Over the many years of collecting watches, I've witnessed dozens of beautifully crafted pieces, but the ones that come with a story and rich heritage has taken my keen interest.
Words by Manish Hathiramani
Luxury watches to me, go way beyond just a style statement. They represent heritage, class, elegance and the greatest of all, an investment. Horology to me is not about an ostentatious show, but instead a deep appreciation and understanding for time. It is an exquisite display of craftsmanship that takes to create a piece of art that perfectly captures time’s essence. Watches or better yet, time-pieces are an investment in a legacy that stretches beyond the object that you see on your wrist. From a Casio in my school days to a Seiko in my college days, and now to my most prized Franck Muller, my affinity has increased through every stage. Investment in a luxury watch is a fulfilling experience for me unlike many who would prefer to invest lavishly in a property or land.
Over the many years of collecting watches, I've witnessed dozens of beautifully crafted pieces, but the ones that come with a story and rich heritage has taken my keen interest. Owning a Jaeger-LeCoultre or Rolex is not about just owning a watch but being a part of a lineage that goes as far back as the 1800s and 1900s. These heritage timepieces hold a greater value which is beyond investment. Whereas new brands like Hublot tend to fall in the category of luxury fashion. While the relatively newer brands are impeccable watchmakers, the old school timepieces have a certain level of distinguished craftsmanship that is attached to them. For example, a Rolex watch can take up to six months to make as it goes through a number of tests and temperature conditions to determine the longevity of the watch. It is the equivalent of buying a Reliance, ITC or an Infosys stock in today’s day and watching them steadily and rapidly appreciate over a period of time. I call them my blue chip investments.
Most watch enthusiasts know the holy trinity of watchmaking i.e. Patek Philippe, Audemars Piguet and Vacheron Constantin. However, there are a lot of heritage brands that go unnoticed unless you’re a horologist. These brands tend to get mistaken for a new age brand but in fact, can date back to the 18th century. One of them is Zenith, which often comes off as a new brand but in reality, precedes Rolex by almost 40 years. One of my all-time favourites is the Franck Muller, which was given the tagline “the master of complications” for its bold and revolutionary display of a Tourbillon visible from the front of the dial. My purpose as a horologist is two-fold: Investing in a long term story and investing in something that steadily appreciates over time, synonymous to blue-chip stocks in the equity markets.

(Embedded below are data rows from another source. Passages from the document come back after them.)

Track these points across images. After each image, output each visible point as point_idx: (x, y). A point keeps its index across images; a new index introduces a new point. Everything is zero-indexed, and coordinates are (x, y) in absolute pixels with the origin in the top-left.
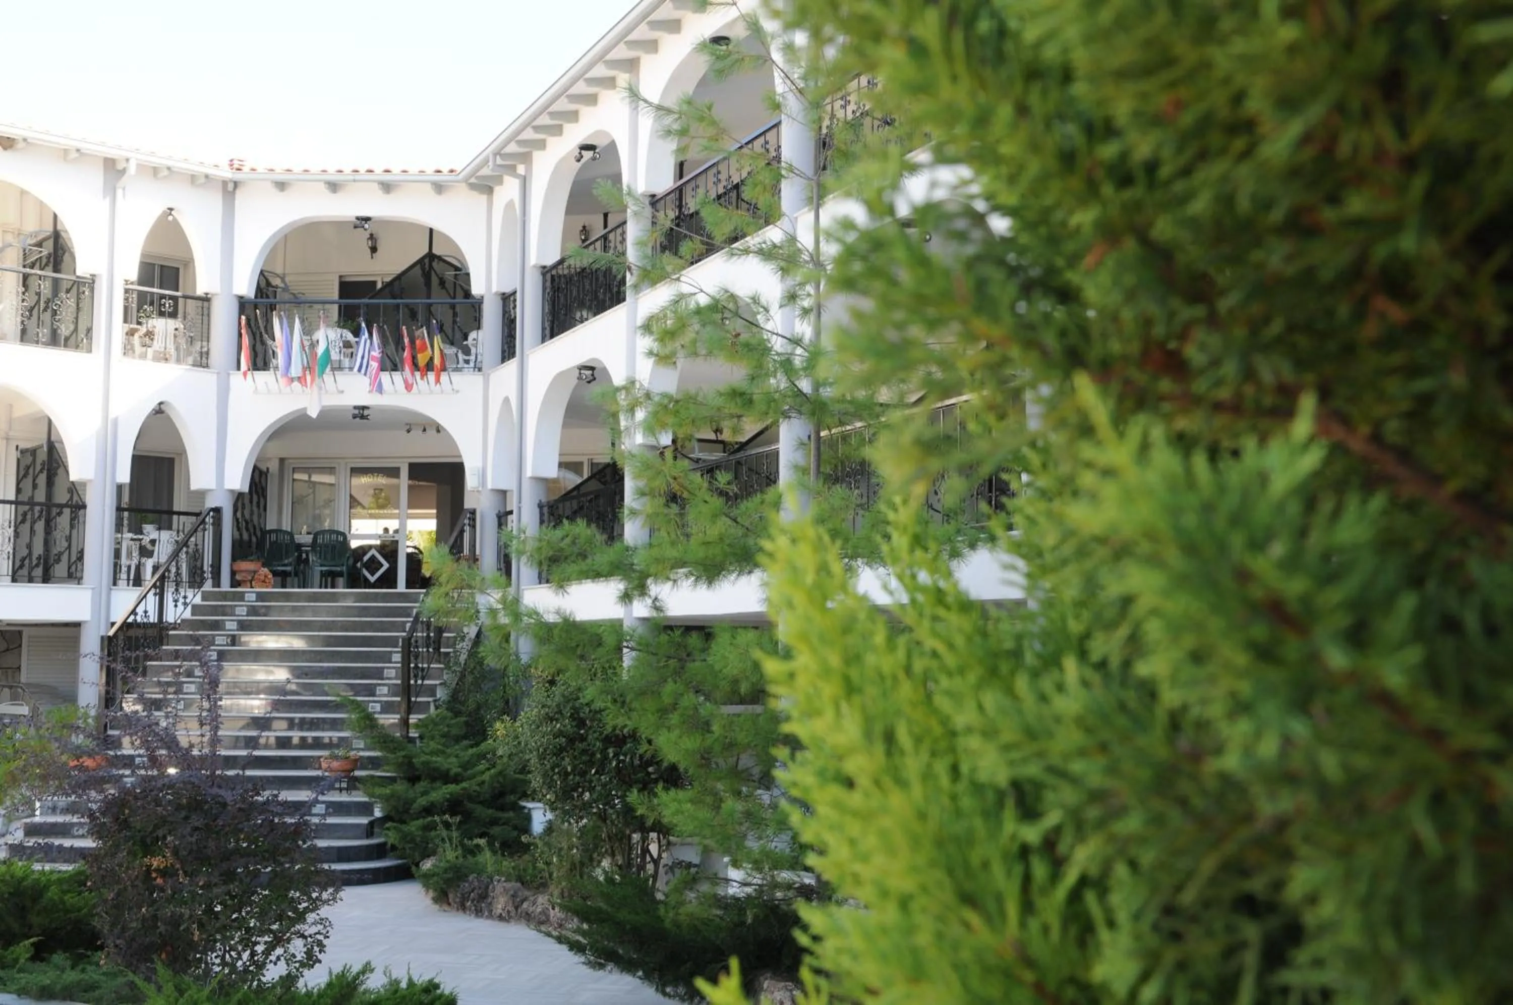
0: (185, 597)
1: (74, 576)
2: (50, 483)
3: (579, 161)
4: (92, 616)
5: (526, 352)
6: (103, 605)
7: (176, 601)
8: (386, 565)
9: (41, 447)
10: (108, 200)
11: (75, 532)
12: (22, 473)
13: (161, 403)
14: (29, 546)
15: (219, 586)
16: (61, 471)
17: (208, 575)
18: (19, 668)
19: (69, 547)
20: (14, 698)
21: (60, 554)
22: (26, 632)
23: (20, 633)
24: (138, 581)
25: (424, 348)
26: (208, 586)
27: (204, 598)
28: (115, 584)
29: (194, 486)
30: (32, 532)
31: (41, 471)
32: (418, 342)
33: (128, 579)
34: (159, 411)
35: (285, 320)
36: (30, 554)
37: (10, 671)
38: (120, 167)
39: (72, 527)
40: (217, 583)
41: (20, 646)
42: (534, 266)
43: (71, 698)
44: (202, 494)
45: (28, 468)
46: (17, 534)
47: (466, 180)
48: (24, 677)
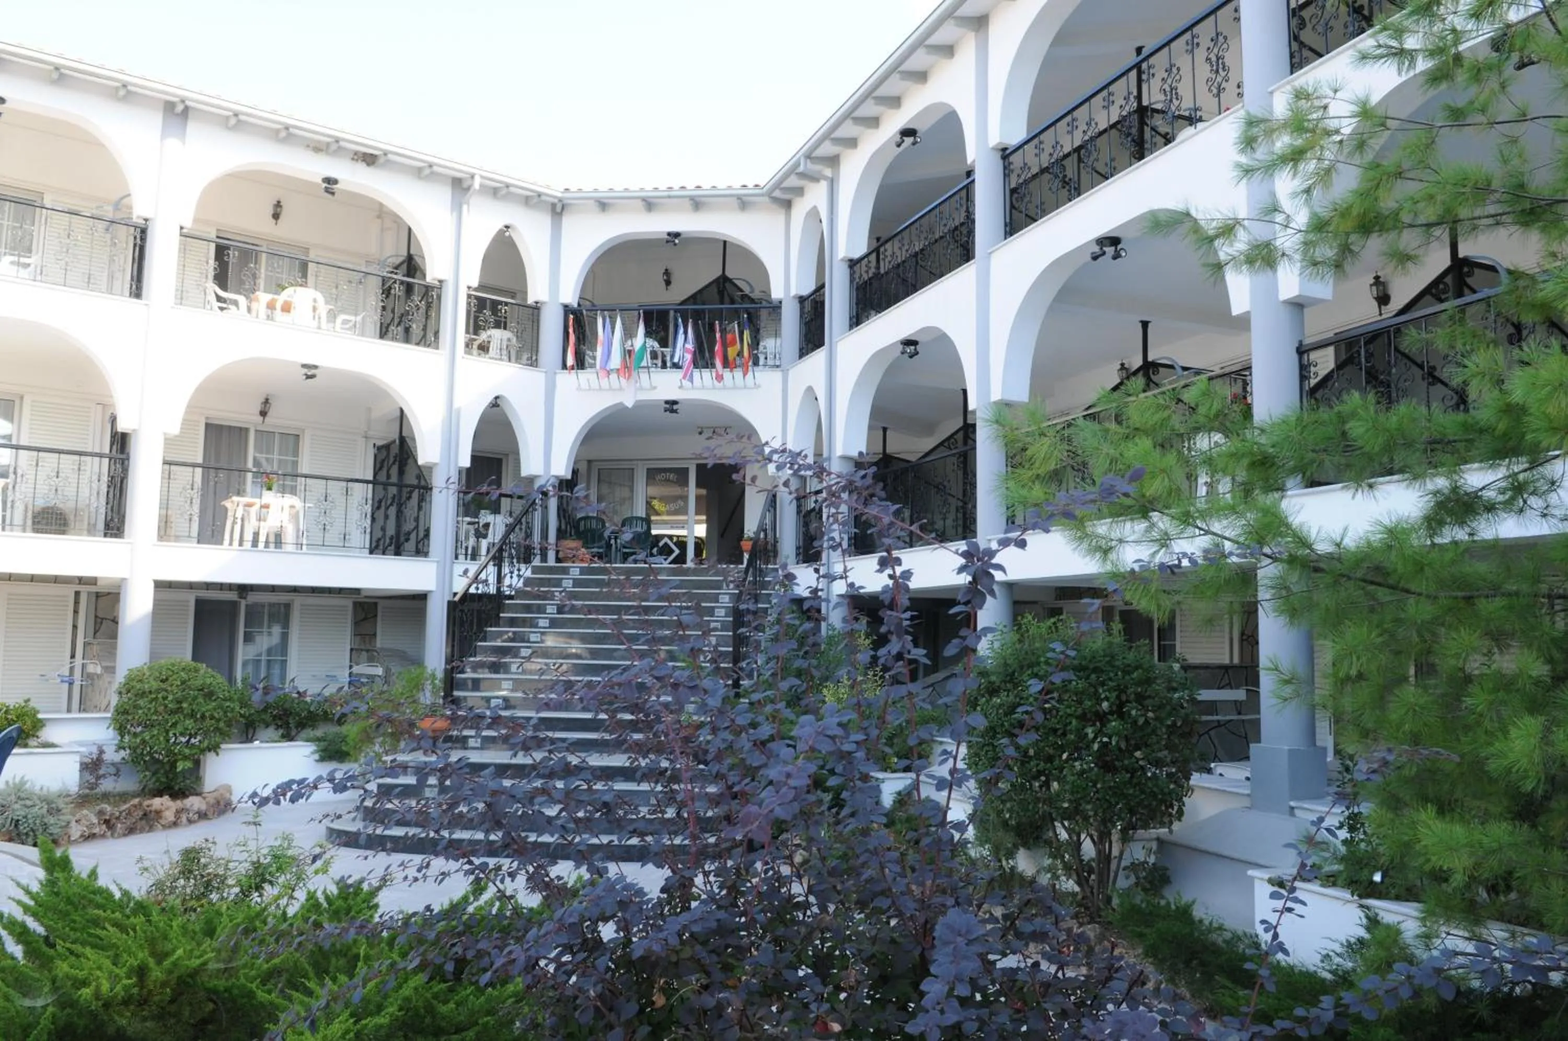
0: (519, 570)
1: (421, 551)
2: (401, 472)
3: (899, 145)
4: (438, 586)
5: (834, 340)
6: (445, 577)
7: (512, 573)
8: (677, 551)
9: (394, 442)
10: (455, 214)
11: (422, 513)
12: (378, 466)
13: (497, 398)
14: (383, 529)
15: (546, 561)
16: (410, 461)
17: (537, 551)
18: (375, 635)
19: (417, 527)
20: (371, 660)
21: (409, 533)
22: (381, 604)
23: (376, 604)
24: (474, 556)
25: (733, 343)
26: (537, 562)
27: (533, 573)
28: (456, 558)
29: (524, 472)
30: (387, 517)
31: (394, 463)
32: (729, 336)
33: (466, 554)
34: (496, 403)
35: (608, 320)
36: (384, 535)
37: (367, 638)
38: (465, 185)
39: (420, 508)
40: (544, 558)
41: (376, 616)
42: (842, 260)
43: (418, 662)
44: (531, 480)
45: (383, 461)
46: (373, 519)
47: (769, 194)
48: (379, 643)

From my collection, the top three watches would be the Franck Muller (2019), JLC (Jaeger-LeCoultre) (2019), Audemars Piguet (2020) and the Rolex (2020) which I weigh parallel to investing in stocks of Reliance Industries that represent the legacy of the Ambanis, Tata Steel that represents the Tata heritage and Infosys that speaks of old school IT in India. The first big investment I made for my collection was in 2019 when I bought a Franck Muller, which is also owned by its Indian brand ambassador Ranveer Singh. The next purchase was the Audemars Piguet - Royal Oak collection, similar to the one owned by Sanjay Dutt. My most recent purchase was a Rolex from the Wimbledon Series which was inaugurated by Roger Federer and the numeric inside the watch is actually written in the same green which is associated with the tennis courts. They purposely gave it that touch so that when you see the green it resonates with Roger Federer and Wimbledon. One watch that I would like to add to my collection would be a Patek Philippe. IWC and Breitling are also some of the best watchmakers in the world and a few of their pieces are what I wear as a part of my day to day attire. As far back as I can remember, my brain has always been linked to the synergy of having a watch on while I’m working, whether it is from home or at the office I will always be wearing a watch.
Being a financial trader, with my days largely governed by the Markets, I've always had an intrinsic affinity to the disciplinary aspect of time. For me, there's always been a distinct correlation between the Markets and time. It's persistent, yet finite and just like ‘time waits for no one’, neither do the Markets. Time isn’t beholden to an expensive watch, in fact it's something that your phone or even laptop can tell you. However, when it resonates with what you do to make a living, like in my case, the urge to give time the utmost credibility is natural. From that, the inclination towards an object that reads time is inevitable.